Updating SAV-LINUX with limited internet access: what firewall exceptions are required?

I have SAV-LINUX on a machine behind a firewall that restricts internet access at most times. Unsurprisingly, I get frequent errors when savupdate is unable to reach the update source:

Failed to replicate from sdds:SOPHOS
Failed to replicate from all update sources

I would like to solve this by adding a firewall rule to permit access to the Sophos update servers at all times.

What access does savupdate require?

Alternatively, is there a way to restrict savupdate to only attempt updates when access is available?

Or is there another solution I haven't thought of?

  • Hello Allan Dyer,

    to restrict savupdate to only attempt updates when access is available
    if automatic updating is enabled it checks for updates at 60 minute intervals by default, you can't set a certain schedule with specific times. Won't recommend it but it's possible to disable automatic updates (/opt/sophos-av/bin/savconfig set EnableAutoUpdating false) and trigger updating (/opt/sophos-av/bin/savupdate) with a cron job or some other means.

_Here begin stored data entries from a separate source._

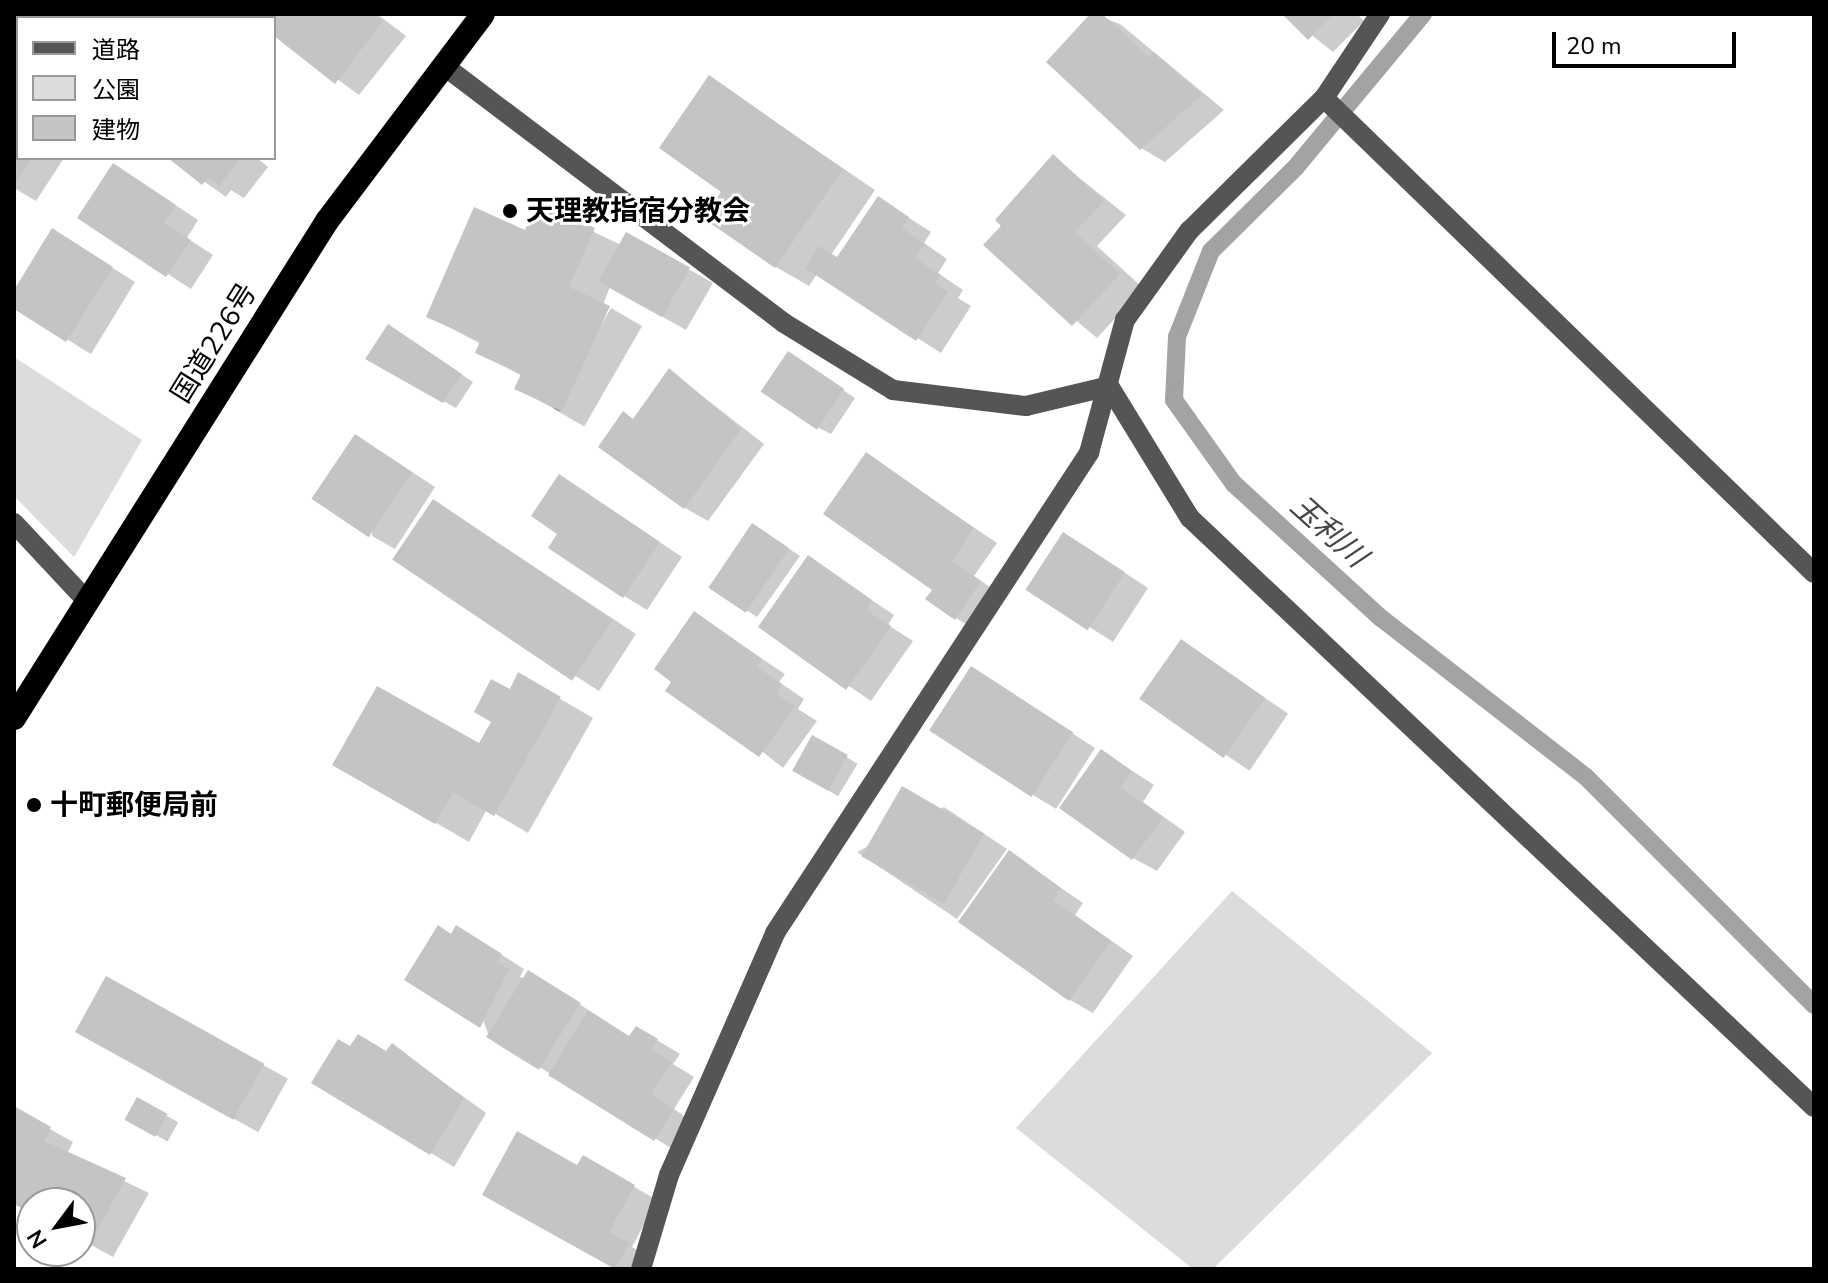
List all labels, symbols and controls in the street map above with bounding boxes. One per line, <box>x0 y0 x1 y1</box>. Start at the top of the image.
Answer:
legend <box>16 16 276 160</box>
scale bar <box>1556 16 1740 66</box>
text: 20 m <box>1566 30 1622 62</box>
text: 道路 <box>92 34 140 66</box>
text: 公園 <box>92 74 140 106</box>
text: 建物 <box>92 114 140 146</box>
place label: 天理教指宿分教会 <box>526 194 750 228</box>
marker: 天理教指宿分教会 <box>501 202 519 220</box>
street label: 国道226号 <box>164 277 264 409</box>
water label: 玉利川 <box>1283 489 1373 575</box>
place label: 十町郵便局前 <box>50 788 218 822</box>
marker: 十町郵便局前 <box>25 796 43 814</box>
north arrow <box>16 1187 96 1267</box>
text: N <box>20 1224 54 1254</box>

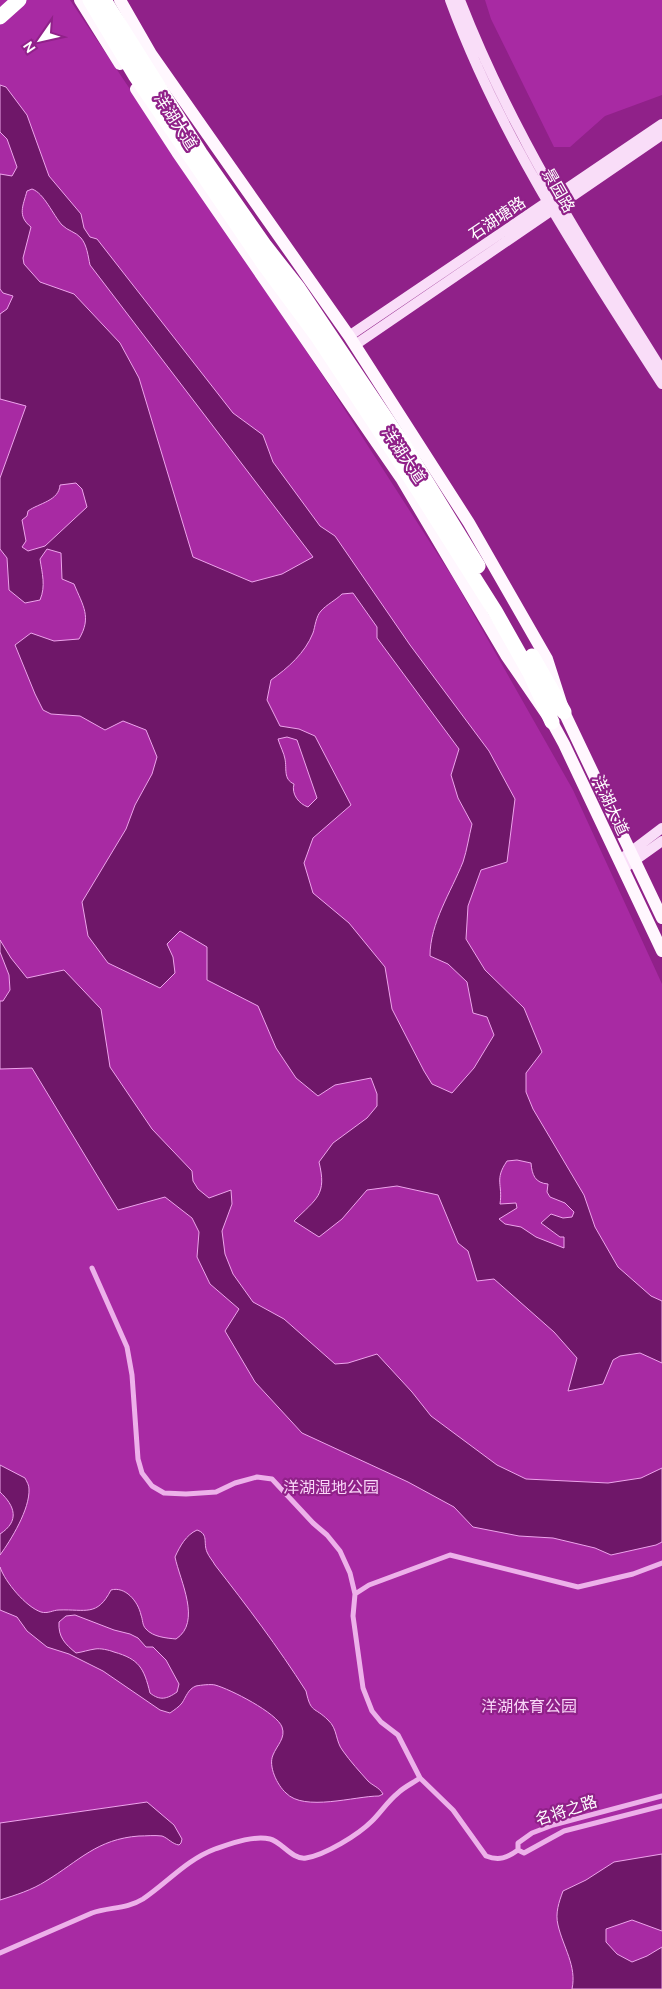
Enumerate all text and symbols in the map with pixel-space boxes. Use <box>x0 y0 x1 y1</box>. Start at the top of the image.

    For the Sophos update servers please see the CDN Migration FAQs and Sophos Central: Domains and ports required - basically the .sophosupd. URLs are required.

    Christian

  • In reply to QC:

    Thanks QC, that helped me to think through the issues.

    I've decided to set up an Apache http proxy, and configure savupdate to use that.

    The problem with setting firewall rules is that the .sophosupd. hosts would be resolved to IP addresses when the rules were added, but the IP address might be different when the connection is attempted, especially as there's a content delivery network. It might work for a while, but would probably fail intermittently and be difficult to troubleshoot.

    I'll take your recommendation to avoid disabling automatic updates and using cron; it would work at the cost of delaying updates.

    With a proxy server, I can restrict the permitted destinations using a regular expression and/or configure savupdate to authenticate itself to the proxy server for access. The rules will be evaluated when the requests are made, so no problem with IP addresses changing. I didn't want to install a proxy server just for this, but it's a superior solution.

    Anyway, it's working fine so far.

  • In reply to Allan Dyer:

    Does your firewall offer the ability to create rules with objects based on a DNS-lookup?

    That would solve your issue because you would be able to allow out to our IPs dynamically.

  • In reply to RichardP:

    I'm using iptables, which resolves the DNS-lookup when the rule is added.

    Does any firewall resolve hostnames dynamically? Logically, that would involve a DNS lookup for each packet with a new IP address (and on cache timeout), which sounds like a really good way to slow down a firewall!

  • In reply to Allan Dyer:

    The Sophos UTM offers this with the DNSHost object type. It allows for the rules to function against services offered in scaling scenarios like Azure or AWS.

  • In reply to RichardP:

    So how does that affect the performance of the Sophos UTM?

    Does this offer any advantages over a proxy server?

  • In reply to Allan Dyer:

    I haven't investigated the performance difference of a rule using a static host object and a DNSHost object.

    The primary advantage is that the UTM (which should be on the perimeter of the network) can directly query the DNS record and make a choice on whether the rule applies - it allows for distinct web content filtering and firewall rule application.